Brissett is making $890,114 in the final year of his rookie contract this year. After being acquired by the Colts late in the 2017 preseason he started 15 games in Luck’s place that season, with some ups (3,098 passing yards, two 300-yards passing games, 260 rushing yards, 17 total touchdowns) and downs (a league-high 52 sacks taken, 58.8 percent completion rate, 6.6 yards per attempt).

Given the situation he stepped into, with a talent-depleted team around him, Brissett did about as well as he could have in his most extensive NFL action to date. The Colts clearly hold him in high regard, with a continued suggestion they won’t trade him and a report they turned down an offer of a second-round pick from the Seattle Seahawks in 2018.

Though he won’t get a huge contract, Brissett should find opportunities to start on the open market next March.

Looking at the base salaries for NFL quarterbacks this year, the first backup (Chase Daniel) comes in at $4 million. Case Keenum ($3.5 million), Nate Sudfeld ($3.095), Colt McCoy ($3 million) and Brian Hoyer ($2.8 million) come in after that. Brissett would have a strong argument to surpass all of the above signal callers in base salary if he hits the market next March.

Right now for this year, after not making any huge splashes in free agency, the Colts are carrying the most salary cap space in the league ($43.629 million, via Spotrac). Looking ahead to next year, they currently have over $73.7 million in cap space (second-most in the league). That will allow them to aggressively add outside pieces as they see fit, or lock up players the want to keep around.

Despite not being able to offer a clear opportunity to play, the Colts can compete financially on a multi-year deal to keep Brissett as their backup to Luck.
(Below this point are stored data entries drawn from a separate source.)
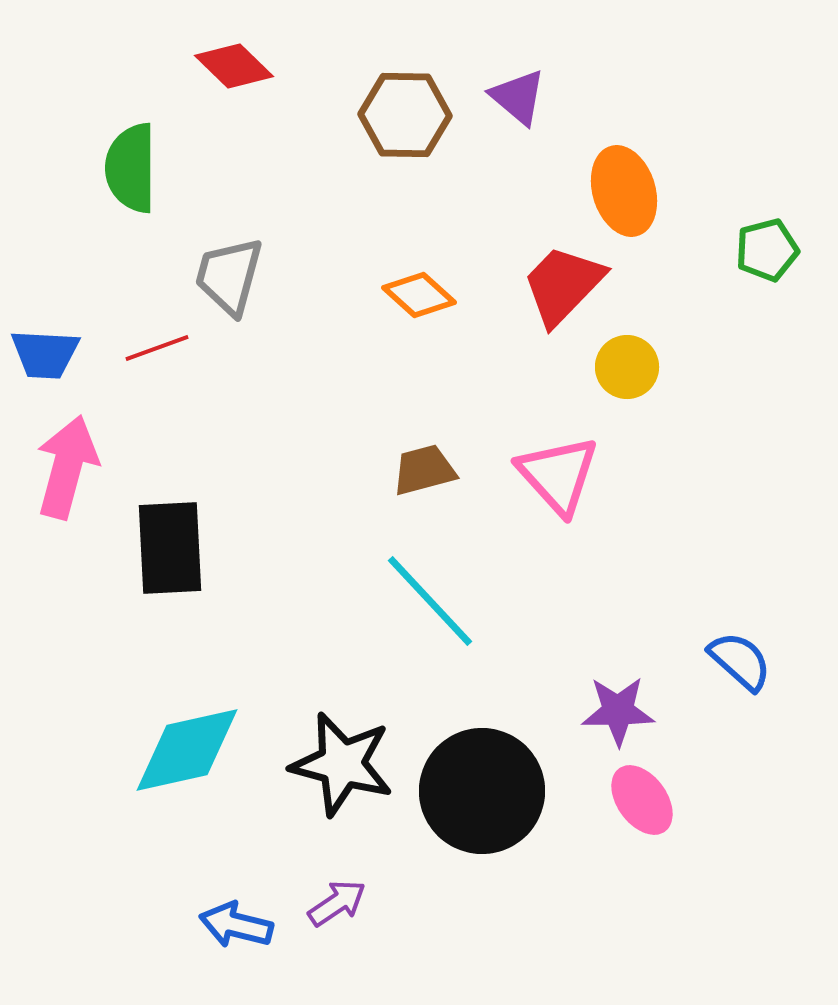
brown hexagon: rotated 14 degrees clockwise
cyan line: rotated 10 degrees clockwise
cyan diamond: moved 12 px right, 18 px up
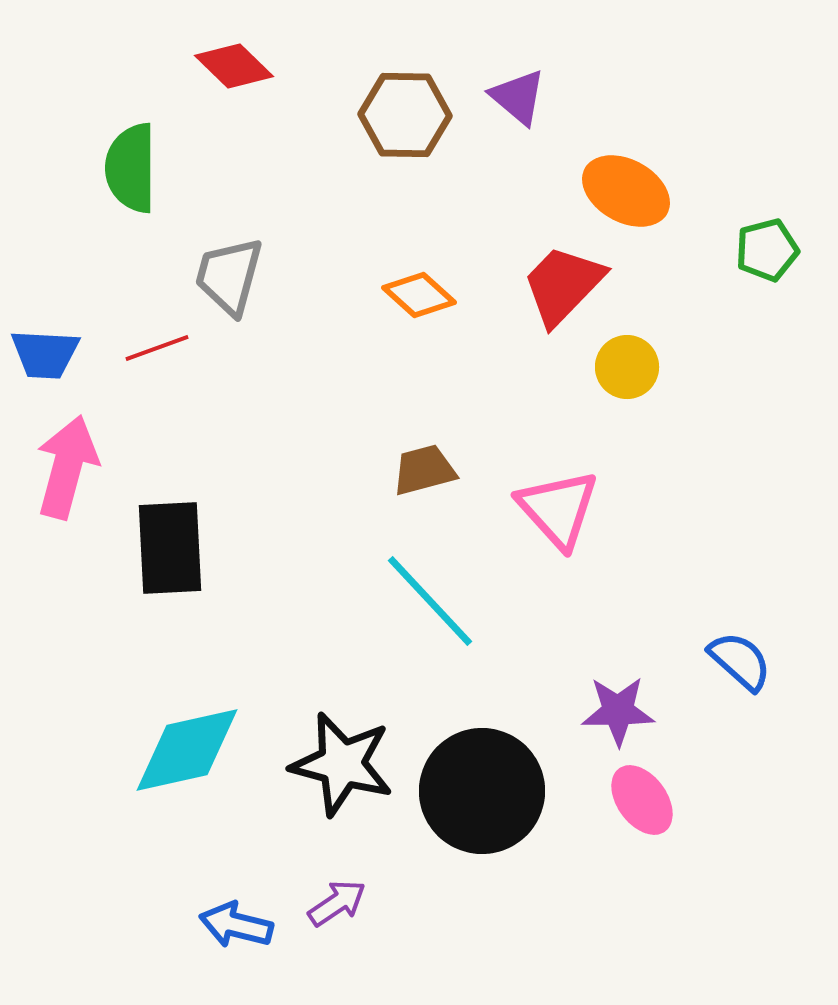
orange ellipse: moved 2 px right; rotated 44 degrees counterclockwise
pink triangle: moved 34 px down
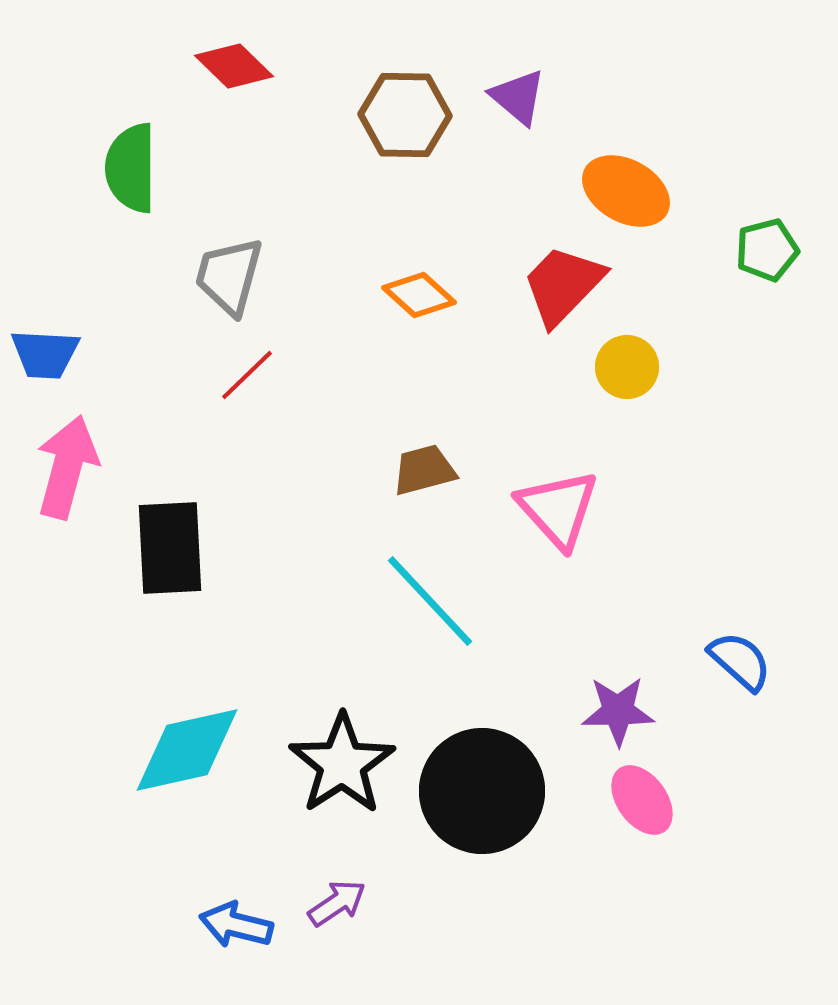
red line: moved 90 px right, 27 px down; rotated 24 degrees counterclockwise
black star: rotated 24 degrees clockwise
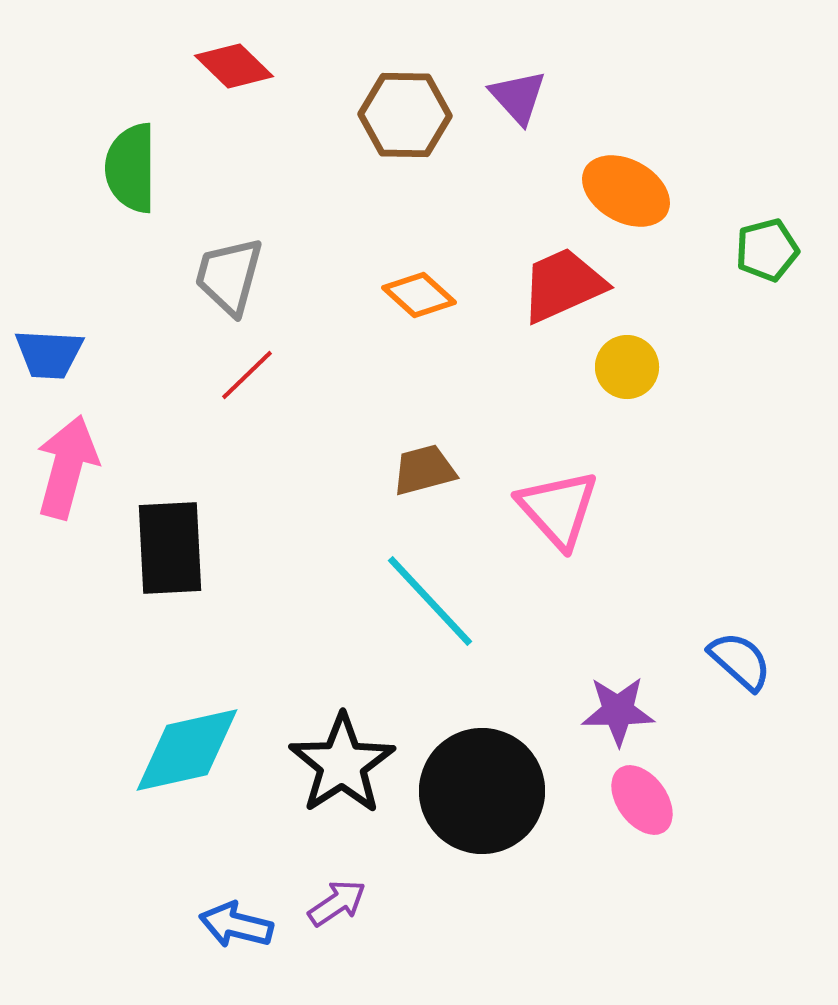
purple triangle: rotated 8 degrees clockwise
red trapezoid: rotated 22 degrees clockwise
blue trapezoid: moved 4 px right
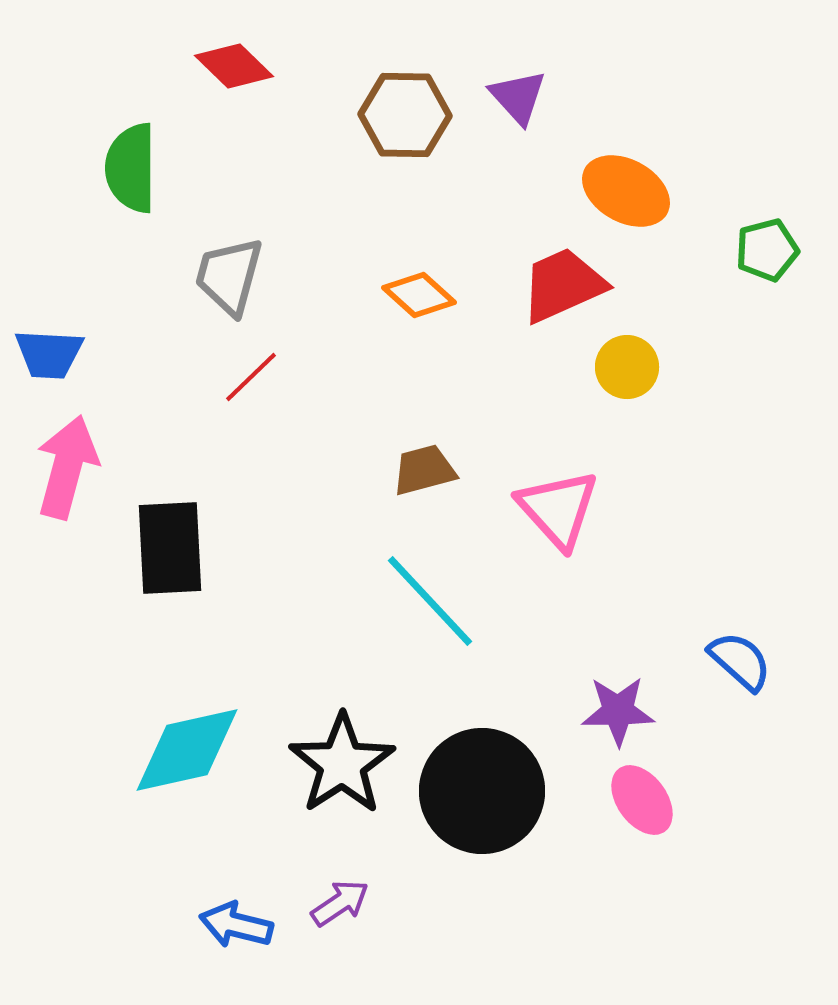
red line: moved 4 px right, 2 px down
purple arrow: moved 3 px right
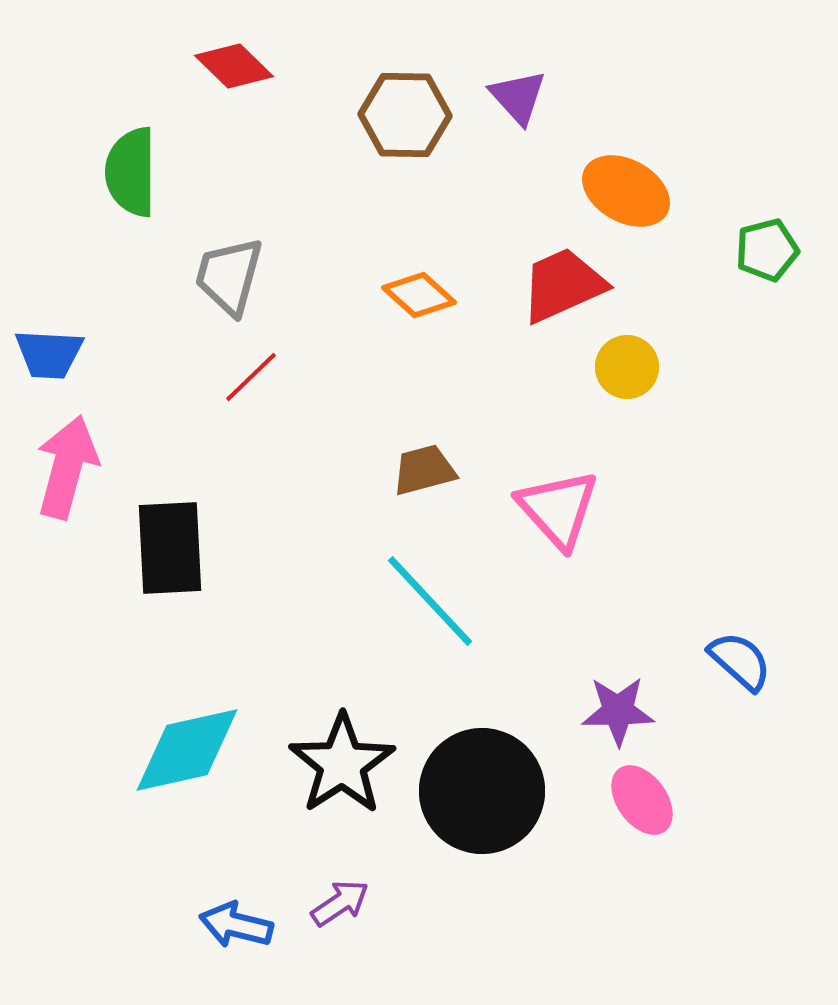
green semicircle: moved 4 px down
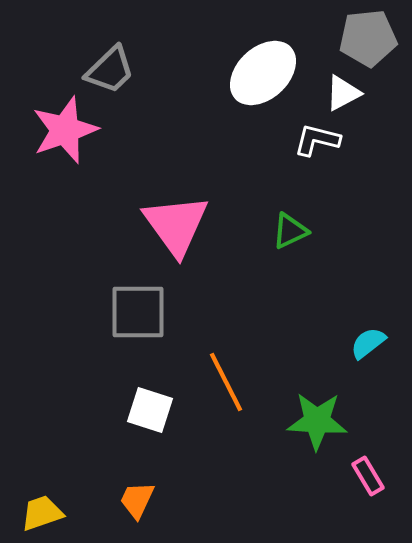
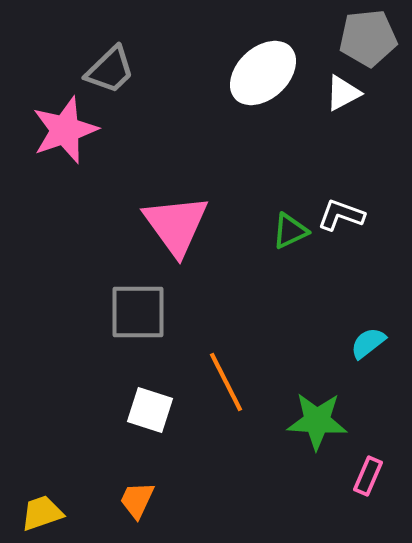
white L-shape: moved 24 px right, 75 px down; rotated 6 degrees clockwise
pink rectangle: rotated 54 degrees clockwise
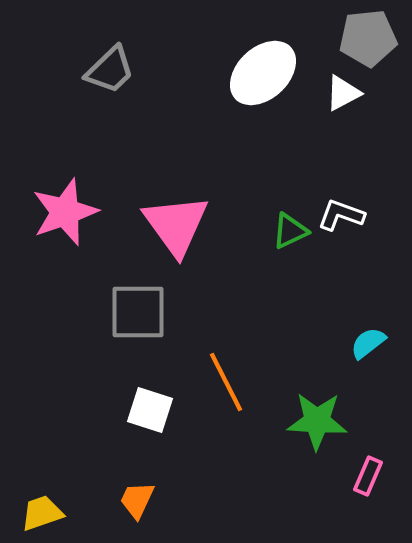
pink star: moved 82 px down
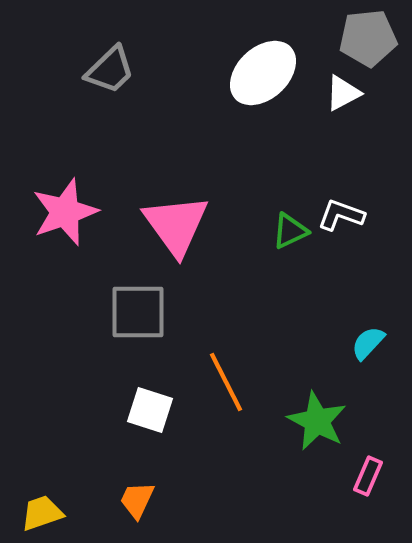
cyan semicircle: rotated 9 degrees counterclockwise
green star: rotated 24 degrees clockwise
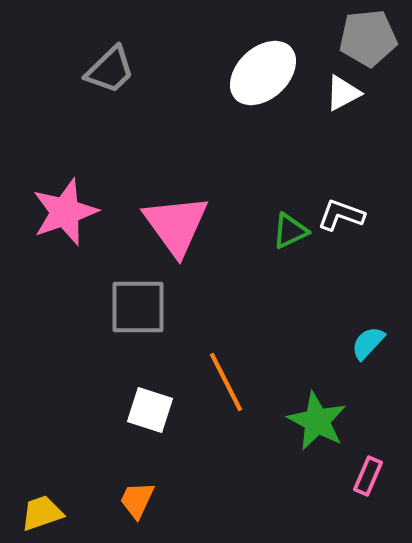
gray square: moved 5 px up
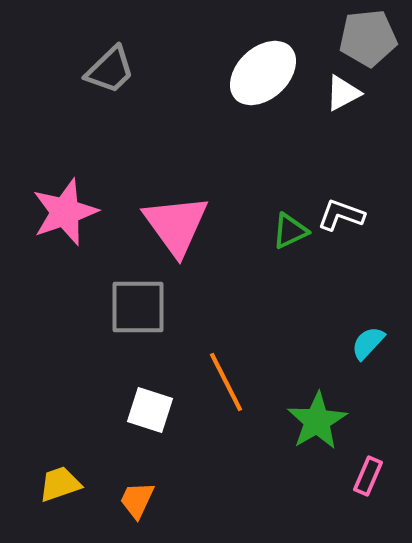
green star: rotated 14 degrees clockwise
yellow trapezoid: moved 18 px right, 29 px up
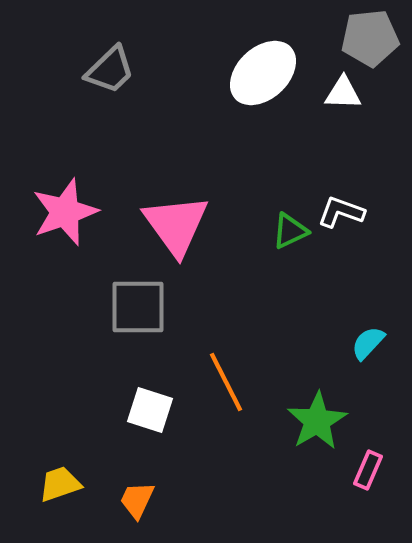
gray pentagon: moved 2 px right
white triangle: rotated 30 degrees clockwise
white L-shape: moved 3 px up
pink rectangle: moved 6 px up
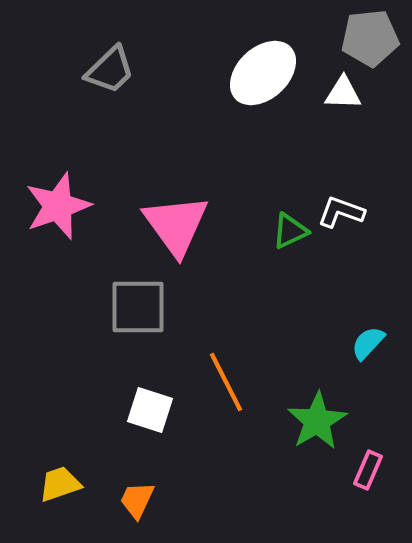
pink star: moved 7 px left, 6 px up
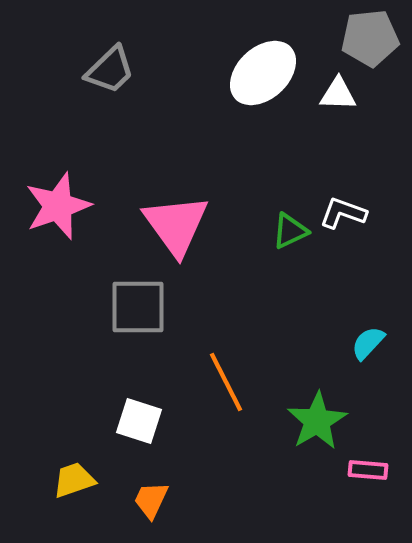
white triangle: moved 5 px left, 1 px down
white L-shape: moved 2 px right, 1 px down
white square: moved 11 px left, 11 px down
pink rectangle: rotated 72 degrees clockwise
yellow trapezoid: moved 14 px right, 4 px up
orange trapezoid: moved 14 px right
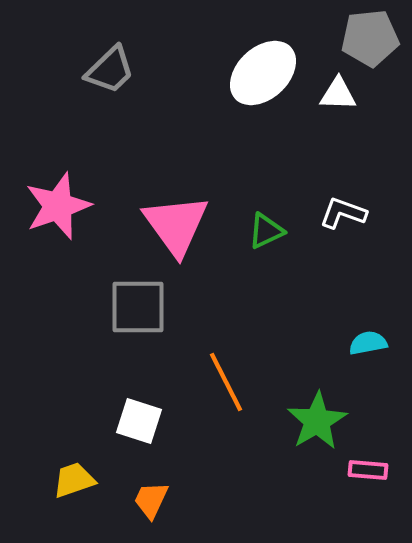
green triangle: moved 24 px left
cyan semicircle: rotated 36 degrees clockwise
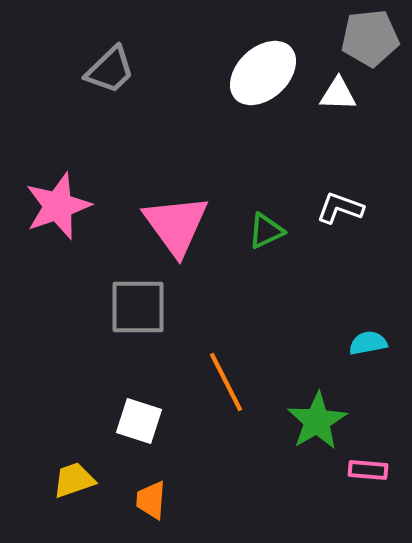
white L-shape: moved 3 px left, 5 px up
orange trapezoid: rotated 21 degrees counterclockwise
Next: 5 NFL playoff teams set to flop in 2019

It will ultimately come down to what else is out there for Brissett on the open market, under the assumption he won’t get a contract extension before then, and his desire to leave Indianapolis for an opportunity to start. But the Colts have to continue to value him very highly, and regardless of what happens during the coming season they’ll need to be ready to make Brissett the highest-paid backup in the league.